Requirement → Would you write out the lines from the one containing "apple: none [265,119,290,143]" to the end of the records below, exactly and in full, please?

Data →
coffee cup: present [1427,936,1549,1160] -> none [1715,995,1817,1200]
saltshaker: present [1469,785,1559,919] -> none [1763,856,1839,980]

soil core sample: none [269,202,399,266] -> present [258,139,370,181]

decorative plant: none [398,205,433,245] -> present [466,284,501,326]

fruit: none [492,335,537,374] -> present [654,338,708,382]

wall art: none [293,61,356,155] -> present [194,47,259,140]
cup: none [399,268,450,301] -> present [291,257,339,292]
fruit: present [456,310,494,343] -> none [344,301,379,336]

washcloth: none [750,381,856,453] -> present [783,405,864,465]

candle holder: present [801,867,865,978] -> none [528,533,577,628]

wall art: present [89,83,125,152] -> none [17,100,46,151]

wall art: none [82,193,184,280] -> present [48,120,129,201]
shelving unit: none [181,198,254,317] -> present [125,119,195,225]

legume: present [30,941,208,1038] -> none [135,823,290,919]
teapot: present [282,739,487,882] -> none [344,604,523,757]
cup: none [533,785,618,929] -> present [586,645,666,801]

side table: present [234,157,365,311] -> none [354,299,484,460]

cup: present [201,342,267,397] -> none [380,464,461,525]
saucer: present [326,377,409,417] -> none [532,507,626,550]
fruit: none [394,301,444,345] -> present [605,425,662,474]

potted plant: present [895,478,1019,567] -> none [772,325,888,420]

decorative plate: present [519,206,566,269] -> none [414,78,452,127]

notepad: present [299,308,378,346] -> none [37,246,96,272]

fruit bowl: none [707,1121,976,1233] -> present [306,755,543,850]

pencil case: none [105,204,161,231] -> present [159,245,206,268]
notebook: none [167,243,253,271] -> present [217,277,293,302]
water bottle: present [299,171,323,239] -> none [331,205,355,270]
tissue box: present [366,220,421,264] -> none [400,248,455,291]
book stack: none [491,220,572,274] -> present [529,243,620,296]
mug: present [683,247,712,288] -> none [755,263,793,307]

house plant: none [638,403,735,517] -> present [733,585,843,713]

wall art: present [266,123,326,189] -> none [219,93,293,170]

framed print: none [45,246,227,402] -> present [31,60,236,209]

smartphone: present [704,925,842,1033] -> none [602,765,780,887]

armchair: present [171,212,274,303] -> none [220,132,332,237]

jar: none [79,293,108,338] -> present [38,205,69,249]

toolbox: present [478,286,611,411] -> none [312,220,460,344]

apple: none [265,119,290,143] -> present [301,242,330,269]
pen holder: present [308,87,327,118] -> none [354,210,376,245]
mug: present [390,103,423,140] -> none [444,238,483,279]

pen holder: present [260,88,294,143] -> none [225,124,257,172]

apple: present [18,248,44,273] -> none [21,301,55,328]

Task output →
apple: none [265,119,290,143] -> present [301,242,330,269]
pen holder: present [308,87,327,118] -> none [354,210,376,245]
mug: present [390,103,423,140] -> none [444,238,483,279]

pen holder: present [260,88,294,143] -> none [225,124,257,172]

apple: present [18,248,44,273] -> none [21,301,55,328]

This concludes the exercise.